The fact is that there are some good things in HB 562. The worst part of HB 562 is the private transfer provisions. That part of HB 562 does not go into effect until January 1, 2024. There is time to work on that section. If you listened to the closing remarks of Representative Denyse Stoneback in the Judiciary Committee hearing, she told everyone where the anti-gunners want to go, which includes mandatory fingerprints for FOID cards, increased fees on FOID cards, and only be able to apply for a FOID card at a police station. HB 1091 gave the anti-gun side two out of their three goals. HB 1091 had to be stopped. HB 562 stopped HB 1091.

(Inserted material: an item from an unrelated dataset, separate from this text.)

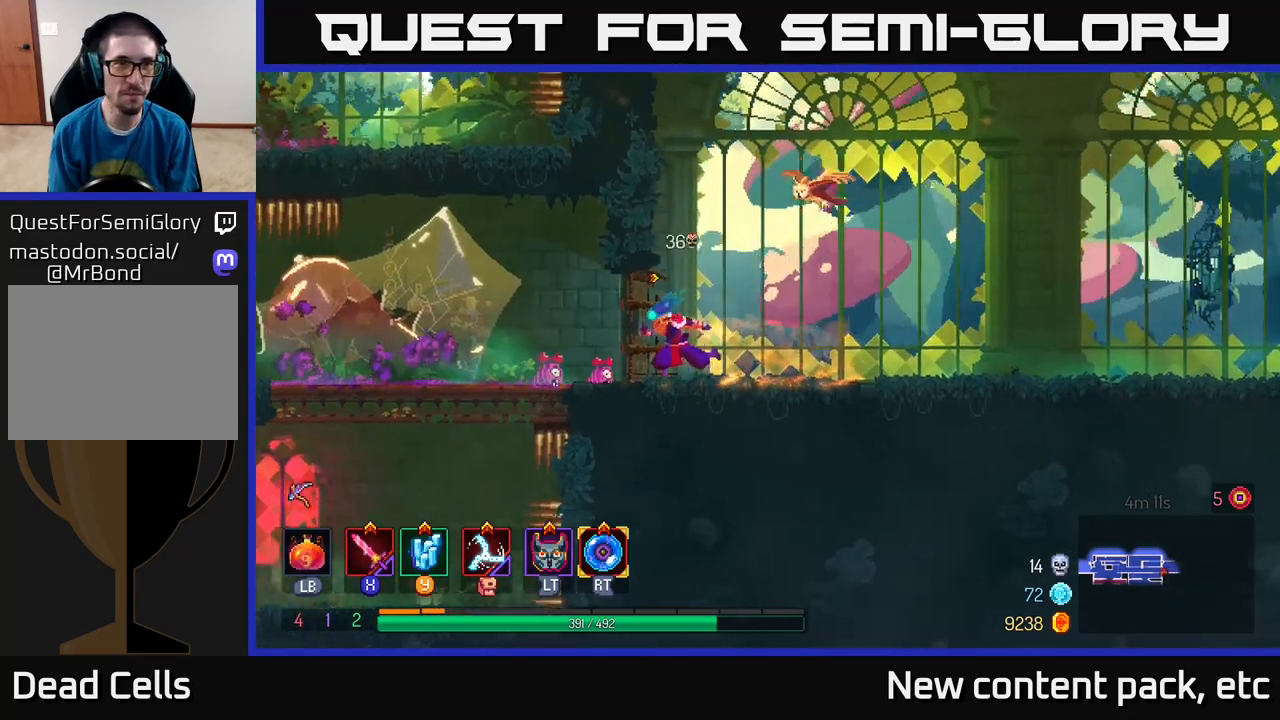
{"buttons": [], "left_stick": "down", "right_stick": "center", "events": [[83, "left_stick", "up-left"], [250, "right_stick", "down-left"], [417, "right_stick", "center"], [500, "left_stick", "down"]]}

Like it or not, the FOID card system is the law of the land. There are thousands of people waiting to get their new or renewed FOID cards. One of the short-term goals of the ISRA is to do what we can to get these FOID cards into the hands of law-abiding citizens. To not do so would make us complicit with the anti-gun side. The long term goal of the ISRA is to get rid of the FOID card.
Here’s what the ISRA sent its members a few days ago to support this HB2795 (which is currently in Rules, the committee where bills go to die):
Rep. Greg Johnson filed HB2795, which was an omnibus bill to help prevent Veteran Suicides. One provision in the bill allowed a veteran to take their firearms in a moment of crisis to a Federal Firearm Licensee (FFL) for safe storage. ISRA reached out to FFLs of Illinois for their perspective on this issue. Certainly, FFLs want to do anything they can to help prevent veteran suicides, but the concerns raised by the industry revolved around liability for FFLs that would participate in this cause.
ISRA researched the issue and found legislation in the Virginia Legislature that would have created a tax credit for the purchase of safe storage devices such as locks, gun vaults, and safes. The sponsor agreed to add an amendment that would create the Firearm Safety Tax Credit. This would be a $300 tax credit for the purchase of safe storage devices for Veterans who are in crisis and qualify for the provisions of the act. Specifically:
· Eligible Veterans that are in the duress of crisis who have been diagnosed with post-traumatic stress disorder or have expressed contemplating suicide
That right there earns you a FOID suspension on the spot. Why is the ISRA trying to facilitate veterans losing their guns?
· $300 refundable tax credit for the purchase of safe storage devices
· Up to $5,000,000 is allocated to this tax credit annually.
· Program administered by the Department of Veterans Affairs
HB2795 is still being negotiated based on other parts of the proposed legislation. We encourage ISRA members to contact their legislators and ask that this bill be given consideration for a vote on the House floor.
Guns Save Life WILL NOT support HB2795. Nor will we recommend to individuals or legislators that the bill be pulled out of the Rules Committee and acted upon.
You can make your own call on whether or not you support the bill. We’re not. No way, no how.
If veterans are having a mental health crisis, they should reach out to family or trusted friends to take their guns for safekeeping.